1738-06-23, de Voltaire [François Marie Arouet] à Nicolas Claude Thieriot.

Mon cher amy, il y a bien une autre omission dans le manuscrit sur le livre de mr Dutot
. Voicy ce que Le copiste a oublié, et qu'il faut restituer: ce que je dis du seigneur, je le dis du magistrat, de l'homme de lettres etc. Le laboureur achète alors plus cher sa vaisselle d'étain, sa tasse d'argent, son lit, son linge. Enfin le chef de la nation est luy même dans ce cas. Je vous prie de restituer ce petit passage. Si vous jugez cet écrit digne de L'impression, chargez en le pour et contre, et que j'aye la satisfaction de voir votre nom et le mien unis comme nos cœurs le sont depuis plus de vingt ans.

Vous devez être content du petit trait qui vous regarde dans la lettre à mr Maffei.

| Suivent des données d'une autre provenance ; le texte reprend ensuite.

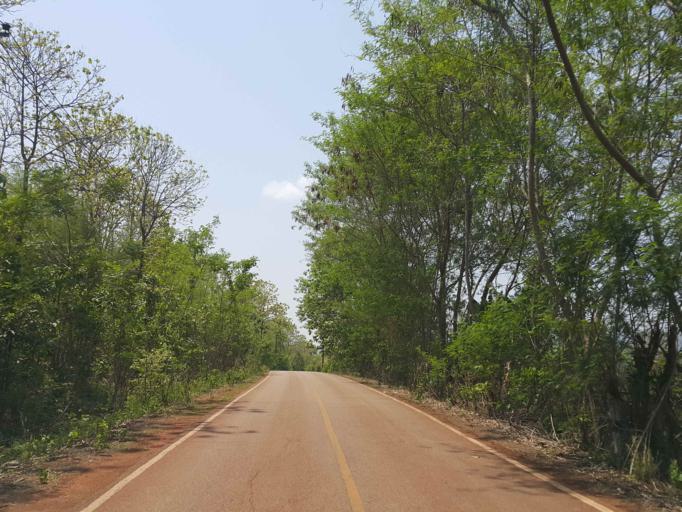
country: TH
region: Chiang Mai
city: Mae Taeng
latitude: 19.0873
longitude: 99.0871
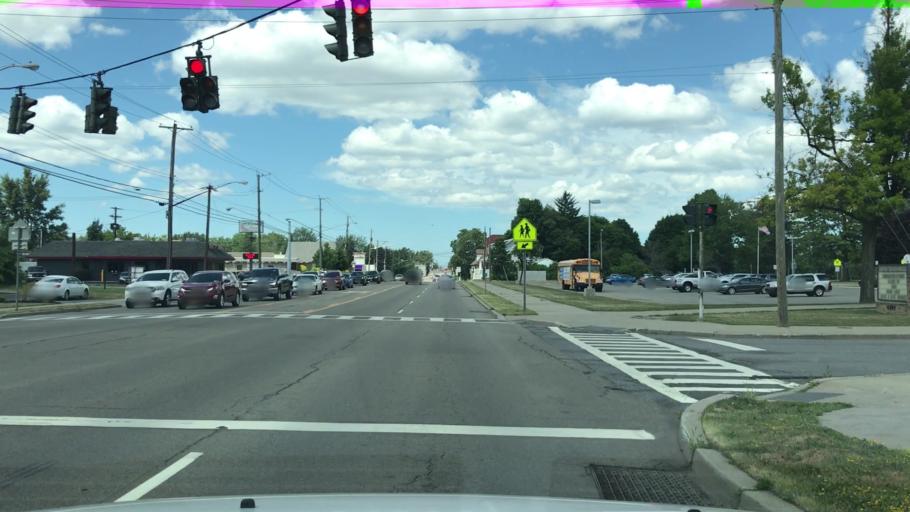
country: US
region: New York
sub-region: Erie County
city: Depew
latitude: 42.8958
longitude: -78.6969
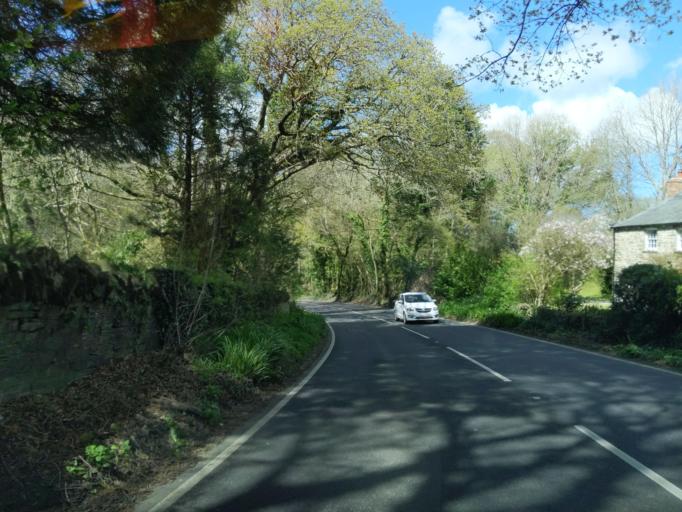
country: GB
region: England
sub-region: Cornwall
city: Bodmin
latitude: 50.4998
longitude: -4.7753
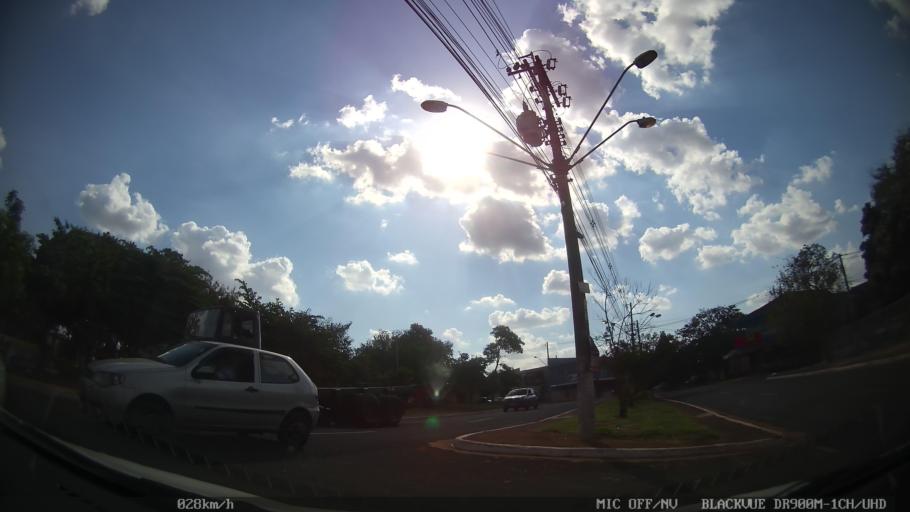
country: BR
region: Sao Paulo
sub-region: Ribeirao Preto
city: Ribeirao Preto
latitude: -21.1957
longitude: -47.8391
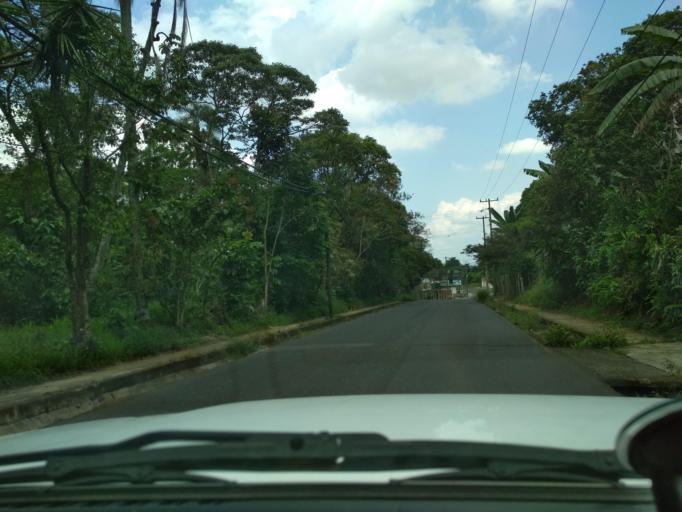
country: MX
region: Veracruz
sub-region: Cordoba
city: San Jose de Abajo [Unidad Habitacional]
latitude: 18.9190
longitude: -96.9614
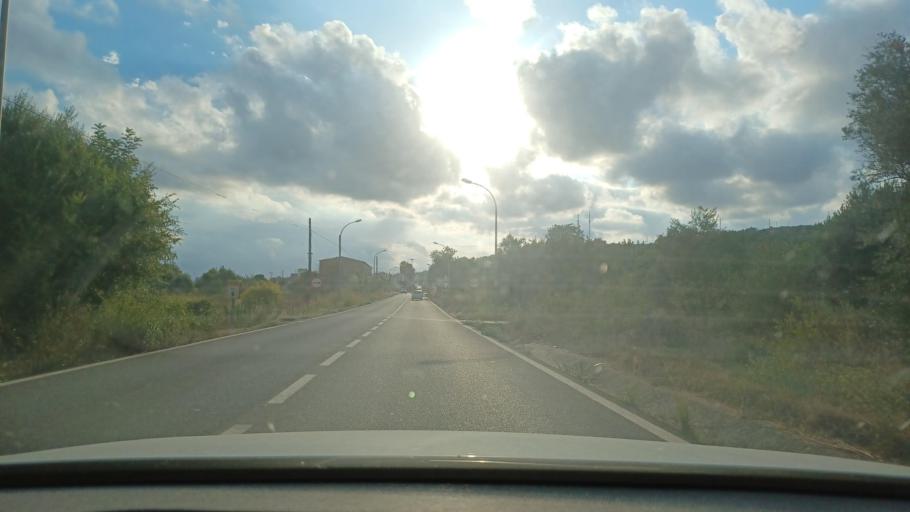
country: ES
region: Catalonia
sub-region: Provincia de Tarragona
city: Alcanar
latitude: 40.5450
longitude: 0.4932
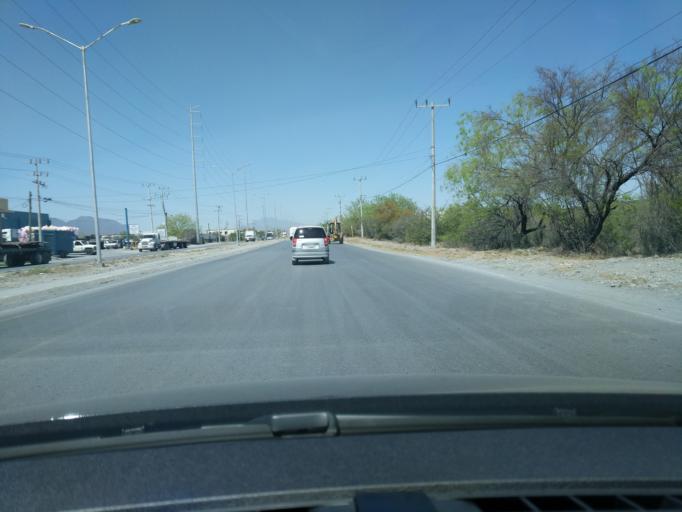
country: MX
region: Nuevo Leon
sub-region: Salinas Victoria
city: Emiliano Zapata
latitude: 25.9030
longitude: -100.2636
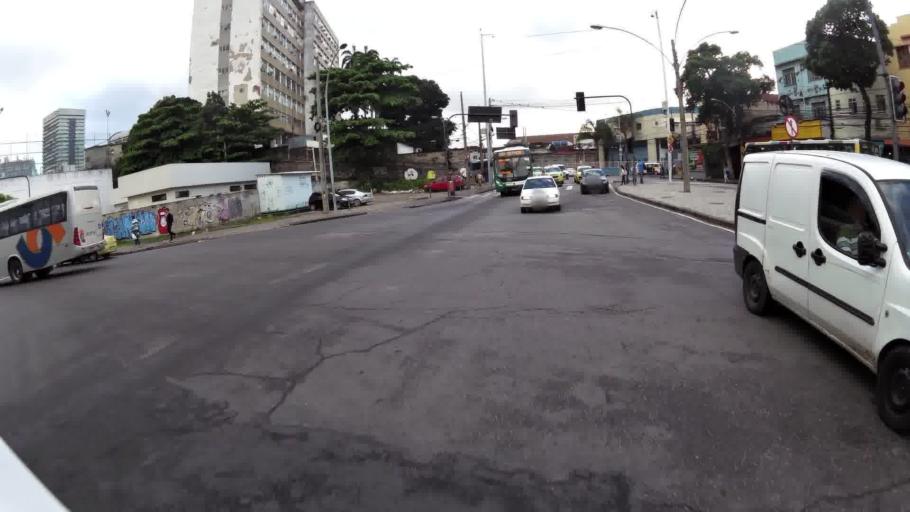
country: BR
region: Rio de Janeiro
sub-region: Rio De Janeiro
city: Rio de Janeiro
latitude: -22.9140
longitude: -43.2047
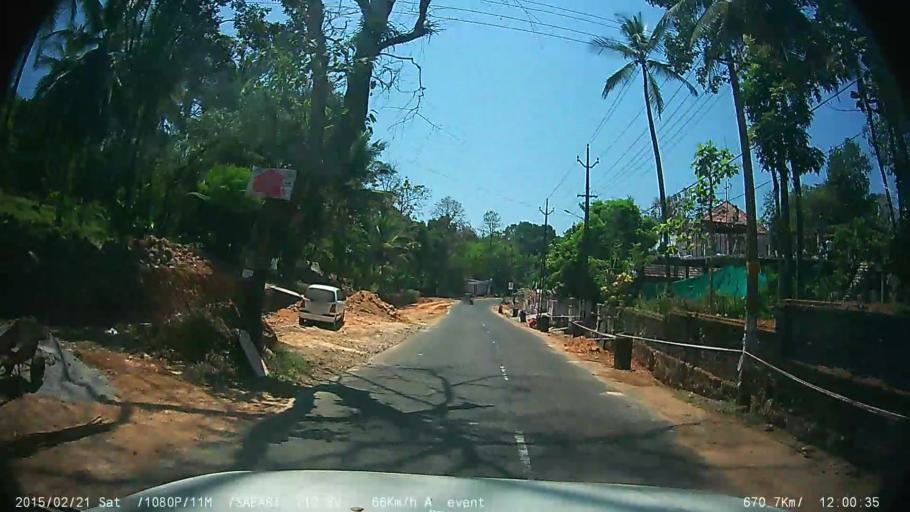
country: IN
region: Kerala
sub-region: Kottayam
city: Lalam
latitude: 9.7276
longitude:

Je suis depuis 15 jours si occupé d'un cabinet de phisique que je prépare, si plongé dans le quarré des distances et dans L'optique, que Le parnasse est un peu oublié. Je croi bien que Les gens aimables ne parlent plus des Elémens de Neuton. On ne s'entretient point à souper deux fois de suitte de la même chose, et on a raison quand le sujet de La conversation est un peu abstrait. Cela n'empêche pas qu'à la sourdine les gens qui veulent s'instruire ne lisent des ouvrages qu'il faut méditer, et il faut bien qu'il y ait un peu de ces gens là puisqu'on réimprime les élémens de Neuton en deux endroits. Mr de Maupertuis qui est sans contredit l'homme de France qui entend le mieux ces matières en est content, et vous m'avouerez que son suffrage est quelque chose. Je sçai bien que malgré la foule de démonstrations que j'ay rassemblée contre les chimères des tourbillons, ce roman philosofique subsistera encor quelque temps dans de vieilles têtes.

Quæ juvenes didicere nolunt perdenda fateri.

Je suis àprès tout le premier en France qui ay débrouillé ces matières, et j'ose dire le premier en Europe car S'Gravesende n'a parle qu'aux matématiciens et Pemberton a obscurcy souvent Neuton. Je ne suis point étonné qu'on s'entretienne à Paris plus volontiers, de médisance, de calomnie, de vers satiriques, que d'un ouvrage utile. Cela doit être ainsi. Ce sont les bouteilles de savon du peuple d'enfans malins qui habitent votre grande ville.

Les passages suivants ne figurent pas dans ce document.